Hammett laughed. It was a short sound, more acknowledgment than amusement, but it changed something in the room.

I had a question I’d been sitting on for twenty minutes, and I asked it now because the laugh had opened a space. “Does the detective in this story know what they’ve missed? After they solve it — do they know the solution wasn’t enough?”

“No,” du Maurier said.

“Yes,” Hammett said.

They looked at each other again.

“My detective knows,” Hammett said. “That’s the whole point. Sam Spade knows. The Continental Op knows. They solve the case and they go home and they pour a drink and they understand perfectly well that the case was a machine for not looking at something. They see it. They can’t fix it.”

“My protagonists don’t see it,” du Maurier said. “That’s the horror. The narrator of Rebecca never understands what she’s married into. Not really. She accommodates. She adjusts. She builds a new version of the arrangement and moves into it and calls it love.”

“So which is worse?” I asked.

“Mine,” they said, at exactly the same time, and for different reasons neither of them elaborated.

The fog was fully in the house now. I mean that metaphorically. I mean that we had been talking about atmosphere and deception and the things that investigation can’t reach, and the conversation had taken on the quality of those very things — something obscured, something not quite resolving, something that the three of us could feel but not name.

I closed my laptop.
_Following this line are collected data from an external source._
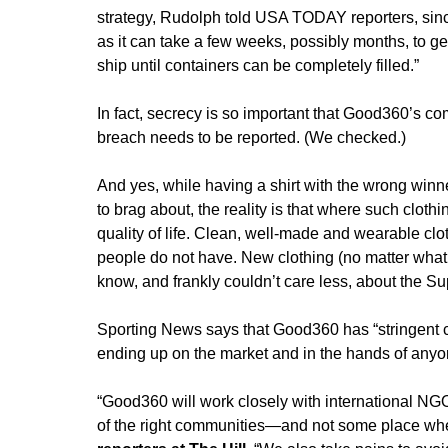
strategy, Rudolph told USA TODAY reporters, since 
as it can take a few weeks, possibly months, to ge
ship until containers can be completely filled.”
In fact, secrecy is so important that Good360’s c
breach needs to be reported. (We checked.)
And yes, while having a shirt with the wrong winner
to brag about, the reality is that where such cloth
quality of life. Clean, well-made and wearable clot
people do not have. New clothing (no matter what it
know, and frankly couldn’t care less, about the S
Sporting News says that Good360 has “stringent c
ending up on the market and in the hands of anyo
“Good360 will work closely with international NGO
of the right communities—and not some place wher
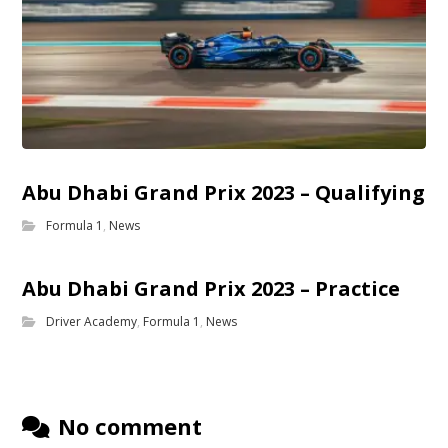
Abu Dhabi Grand Prix 2023 – Qualifying
Formula 1
,
News
Abu Dhabi Grand Prix 2023 – Practice
Driver Academy
,
Formula 1
,
News
No comment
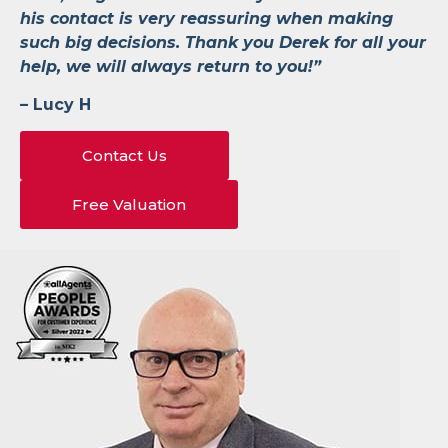
his contact is very reassuring when making
such big decisions. Thank you Derek for all your
help, we will always return to you!”
–
Lucy H
Contact Us
Free Valuation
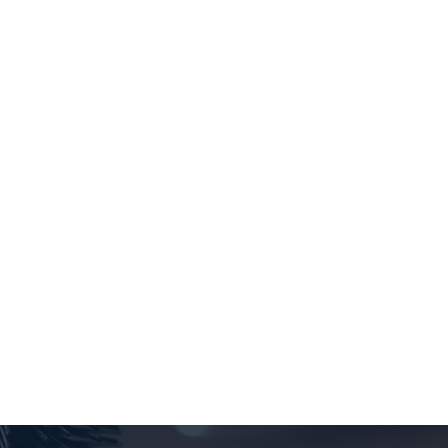
I've been coming to Ultracuts for over 20
years. Always a great experience!! Everybody is
so friendly and whether I see Merlyn or
Sharissa I'm always happy!!! Thank-you!!
SHANNON RUSU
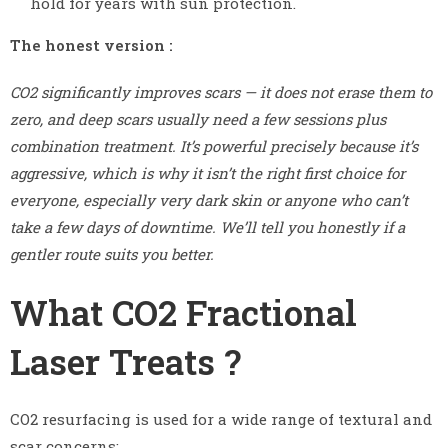
hold for years with sun protection.
The honest version :
CO2 significantly improves scars — it does not erase them to
zero, and deep scars usually need a few sessions plus
combination treatment. It’s powerful precisely because it’s
aggressive, which is why it isn’t the right first choice for
everyone, especially very dark skin or anyone who can’t
take a few days of downtime. We’ll tell you honestly if a
gentler route suits you better.
What CO2 Fractional
Laser Treats ?
CO2 resurfacing is used for a wide range of textural and
scar concerns:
I had enough. Not a plot, not a structure, but a set of tensions I could build from: atmosphere versus observation, the house as witness versus the house as furniture, comedy as surface versus comedy as cruelty, the solution that clicks and the problem it doesn’t touch. Three narrators who see the same events through different fog.
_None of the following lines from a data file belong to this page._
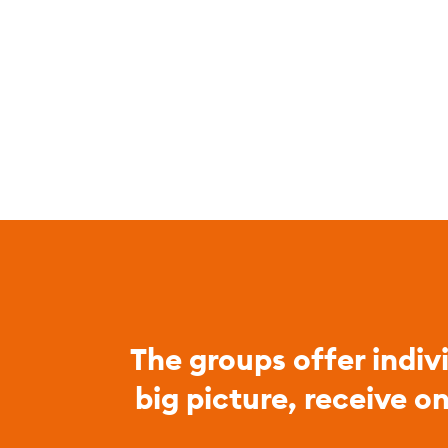
The groups offer indiv
big picture, receive o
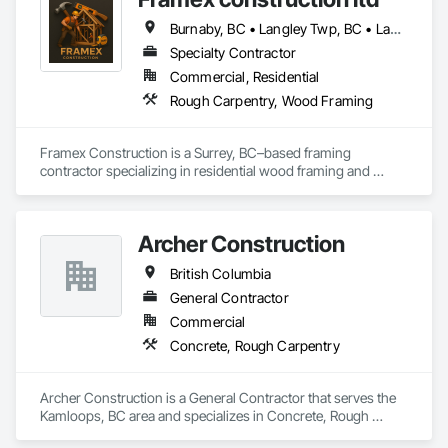
Burnaby, BC • Langley Twp, BC • Langley, BC • North Vancouver District, BC • Surrey, BC • Vancouver, BC • West Vancouver, BC • White Rock, BC • British Columbia
Specialty Contractor
Commercial, Residential
Rough Carpentry, Wood Framing
Framex Construction is a Surrey, BC–based framing 
contractor specializing in residential wood framing and 
rough carpentry. We have experience framing custom 
homes, duplexes, and townhouse projects across the Lower 
Mainland.

Archer Construction
Our team focuses on delivering high-quality structural 
British Columbia
framing, reliable workmanship, and efficient project 
completion while maintaining strong coordination with 
General Contractor
builders and project teams.
Commercial
Concrete, Rough Carpentry
Archer Construction is a General Contractor that serves the 
Kamloops, BC area and specializes in Concrete, Rough 
Carpentry.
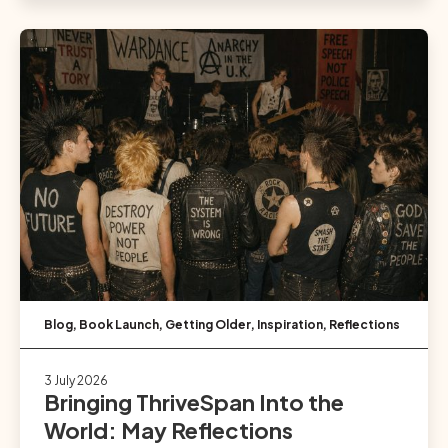
Blog
,
Book Launch
,
Getting Older
,
Inspiration
,
Reflections
3 July 2026
Bringing ThriveSpan Into the
World: May Reflections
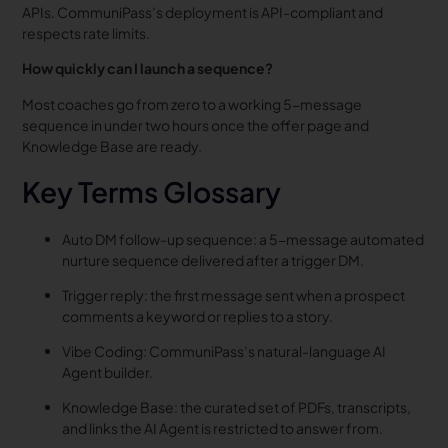
APIs. CommuniPass’s deployment is API-compliant and
respects rate limits.
How quickly can I launch a sequence?
Most coaches go from zero to a working 5-message
sequence in under two hours once the offer page and
Knowledge Base are ready.
Key Terms Glossary
Auto DM follow-up sequence: a 5-message automated
nurture sequence delivered after a trigger DM.
Trigger reply: the first message sent when a prospect
comments a keyword or replies to a story.
Vibe Coding: CommuniPass’s natural-language AI
Agent builder.
Knowledge Base: the curated set of PDFs, transcripts,
and links the AI Agent is restricted to answer from.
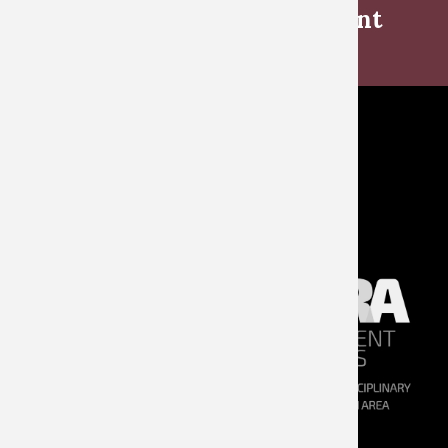
Book launch ‘Every Monument
Will Fall’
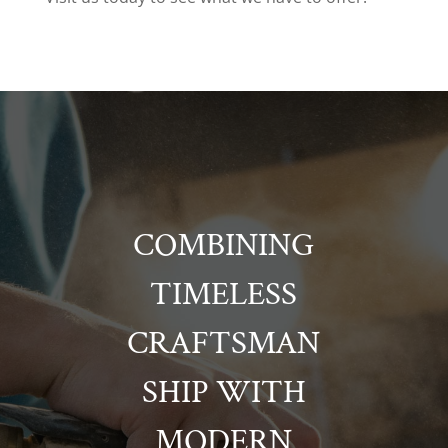
COMBINING
TIMELESS
CRAFTSMAN
SHIP WITH
MODERN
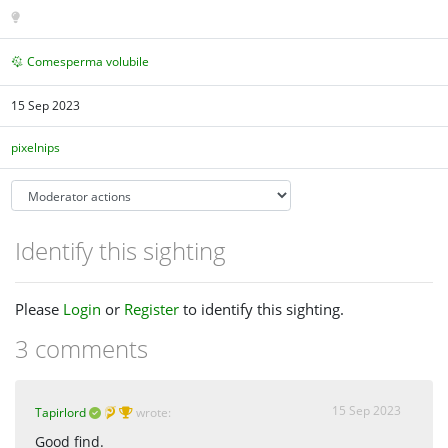
Comesperma volubile
15 Sep 2023
pixelnips
Identify this sighting
Please
Login
or
Register
to identify this sighting.
3 comments
15 Sep 2023
Tapirlord
wrote:
Good find.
“One more thing,” Hammett said, as I was pushing back from the table. “The dialogue. In the story. Whatever these three narrators sound like — make them sound like themselves. Give me one who talks too much and one who talks too little and one who says exactly the right thing at exactly the wrong time.”

“And the descriptions,” du Maurier said. “The sea. The stone. The way the house smells at four in the morning when someone is dead in the upstairs bedroom and the fog is so thick that the ambulance won’t come.”
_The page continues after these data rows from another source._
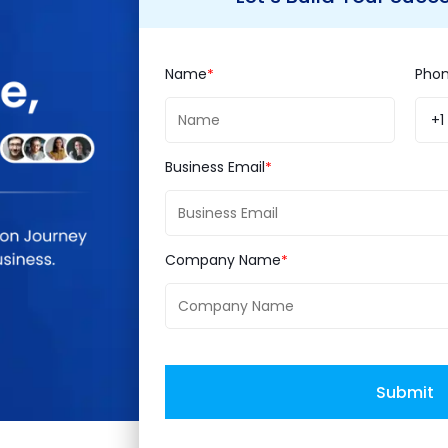
are the keynotes from Mr. Steve Wynn, Limited Ch
rts, Mark Lavelle, senior vice president, commerce
Name
Pho
t, eBay Enterprise.
+1
 silver sponsor of the most awaited conference even
Business Email
the industry experts, discuss business opportuniti
Company Name
Submit
ce Integration
eBay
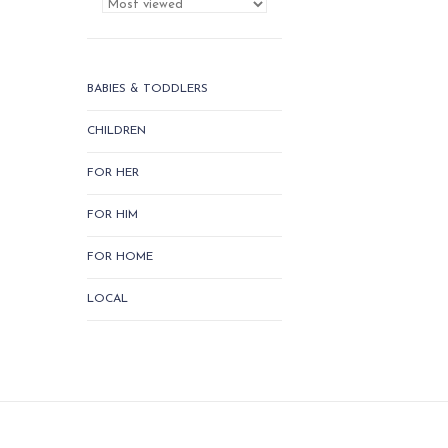
BABIES & TODDLERS
CHILDREN
FOR HER
FOR HIM
FOR HOME
LOCAL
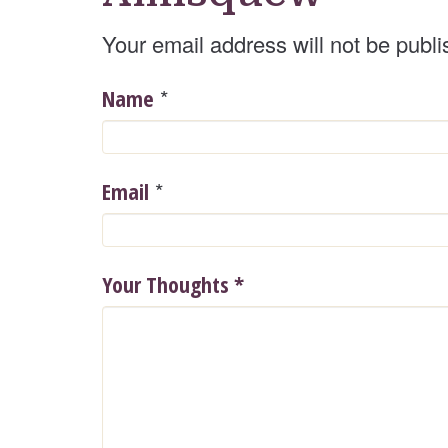
Your email address will not be publi
*
Name
*
Email
Your Thoughts
*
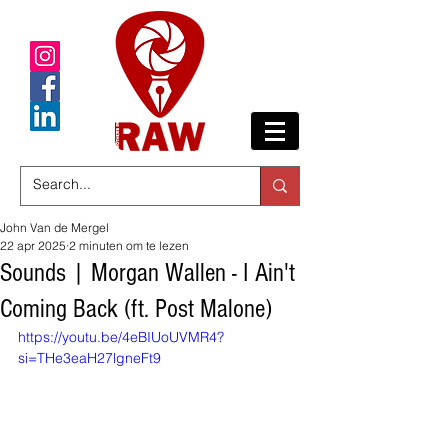
John Van de Mergel
22 apr 2025
2 minuten om te lezen
Sounds | Morgan Wallen - I Ain't
Coming Back (ft. Post Malone)
https://youtu.be/4eBIUoUVMR4?
si=THe3eaH27lgneFt9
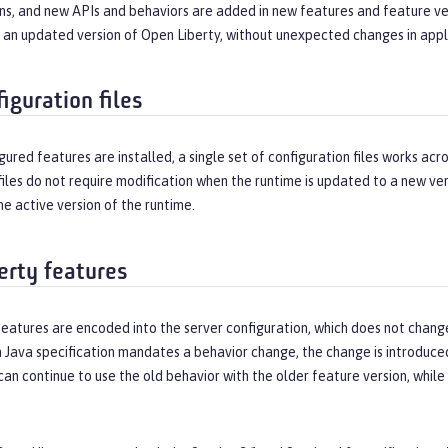
ns, and new APIs and behaviors are added in new features and feature ver
h an updated version of Open Liberty, without unexpected changes in appl
iguration files
figured features are installed, a single set of configuration files works ac
files do not require modification when the runtime is updated to a new ver
he active version of the runtime.
erty features
features are encoded into the server configuration, which does not chan
 Java specification mandates a behavior change, the change is introduced 
can continue to use the old behavior with the older feature version, whil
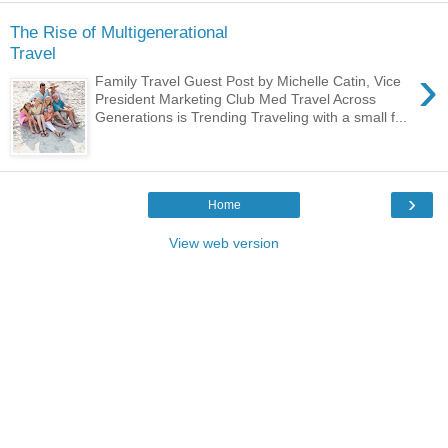
The Rise of Multigenerational
Travel
›
Family Travel Guest Post by Michelle Catin, Vice
President Marketing Club Med Travel Across
Generations is Trending Traveling with a small f...
›
Home
View web version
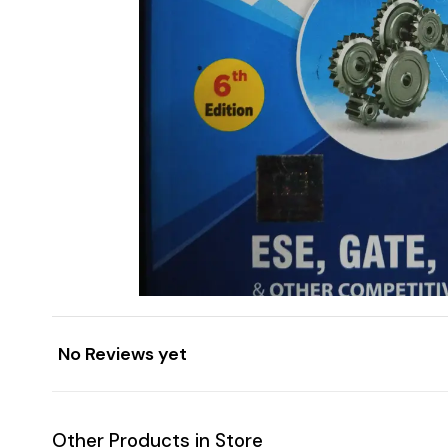
No Reviews yet
Other Products in Store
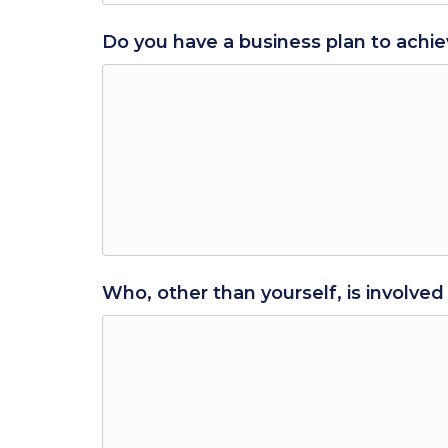
Do you have a business plan to achie
Who, other than yourself, is involved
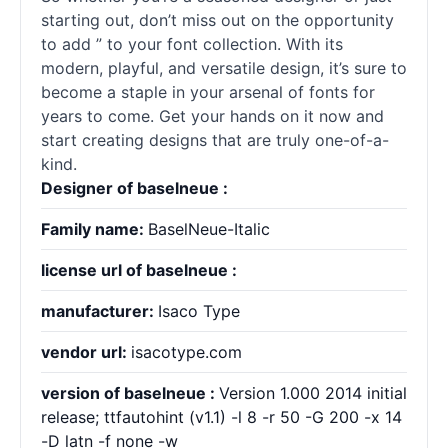
starting out, don’t miss out on the opportunity
to add ” to your font collection. With its
modern, playful, and versatile design, it’s sure to
become a staple in your arsenal of
fonts
for
years to come. Get your hands on it now and
start creating designs that are truly one-of-a-
kind.
Designer of baselneue :
Family name:
BaselNeue-Italic
license url of baselneue :
manufacturer:
Isaco Type
vendor url:
isacotype.com
version of baselneue :
Version 1.000 2014 initial
release; ttfautohint (v1.1) -l 8 -r 50 -G 200 -x 14
-D latn -f none -w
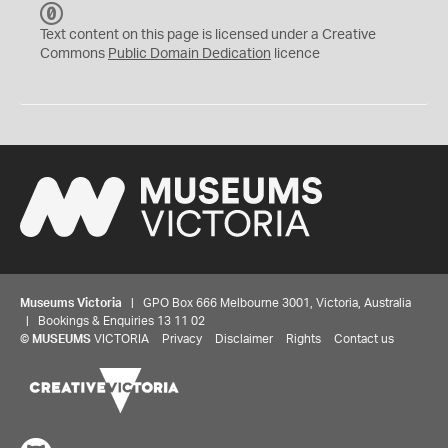
C
C
Text content on this page is licensed under a Creative
0
Commons
Public Domain Dedication
licence
Museums Victoria
| GPO Box 666 Melbourne 3001, Victoria, Australia
| Bookings & Enquiries 13 11 02
©
MUSEUMS
VICTORIA
Privacy
Disclaimer
Rights
Contact us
“The ambulance won’t come anyway,” Hammett said. “It’s a whodunit. The ambulance comes after.”

Du Maurier stood. She had somewhere to be, or she was finished, which for her amounted to the same thing. At the door, she paused.

“Make the house a character,” she said. “I know he disagrees. Make the house a character anyway.”

Hammett waited until she was gone, then screwed the cap back on his flask. “She’s right about the house,” he said. “Don’t tell her I said that.”